Load Time: 5.549695014953613 LAPTOP: 71.43893241882324 Notebook: 16.265612840652466 modem: 4.899394512176514 HARD_disc: 4.007557779550552 mouse: 1.2981942854821682 Predict Time: 0.8137111663818359Copy the code

As you can see, it takes 5.5 seconds to load the imageAI module and the model file, and less than 1 second for the prediction part. In the function calculation, the machine performance itself is not as good as my local performance, and in order to avoid long response times each time the model is loaded, you can see in the deployed code that the model loading process is actually placed outside the entry method. One advantage of this is that the project does not necessarily have a cold start each time it executes, which means that some objects can be reused under certain reuse conditions, i.e. you do not have to reload the model, import dependencies, and so on each time.
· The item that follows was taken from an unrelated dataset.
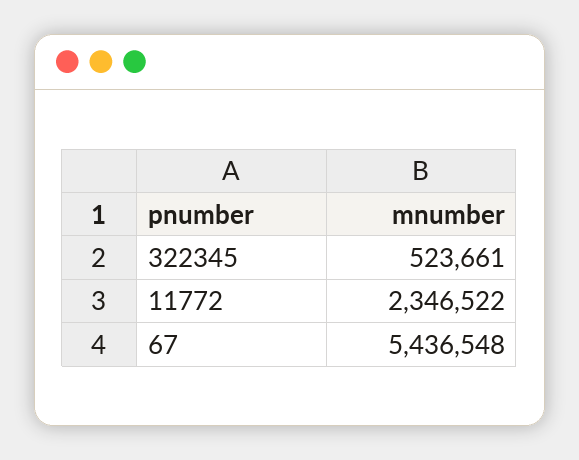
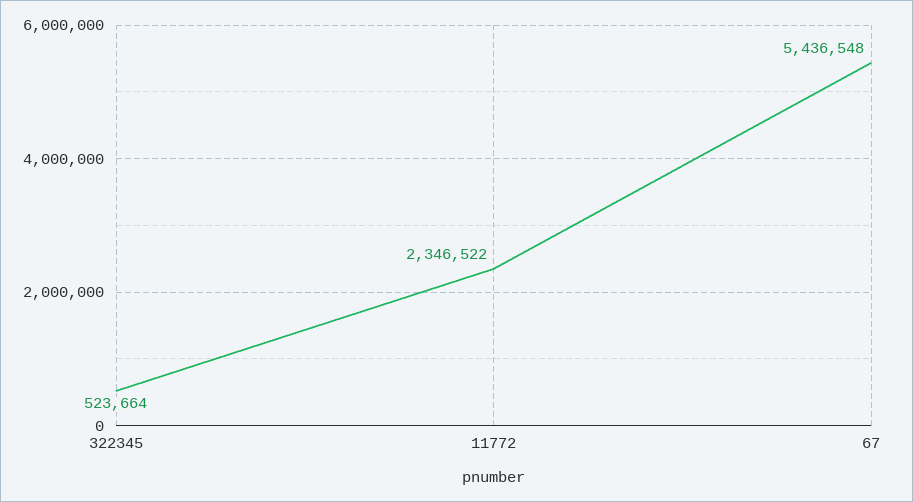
322345: 523661 -> 523664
So in a real project, in order to avoid frequent requests, instances repeatedly load, create some resources, we can put some resources at the time of initialization. In this way, the overall performance of the project can be greatly improved, and at the same time, with the reserved capacity provided by the manufacturer, the negative impact brought by the cold start of the function can be basically eliminated.

conclusion

In recent years, with the rapid development of artificial intelligence and cloud computing, how to run traditional ARTIFICIAL intelligence projects in Serverless architecture has gradually become something that many people need to know. This paper mainly introduces an image classification and prediction interface based on an existing dependency library (ImageAI). Using this example, a few things can be made clear:

  • The Serverless architecture can run ai related projects;
  • Serverless is well compatible with machine learning/deep learning tools like Tensorflow;
  • Although the function computation itself has space limitation, but actually increases the hard disk mount capacity, the function computation capability itself will be greatly expanded.

Of course, this article is a bit of a kick in the ass, and I hope you can use your imagination after this article to further integrate more AI projects with the Serverless architecture.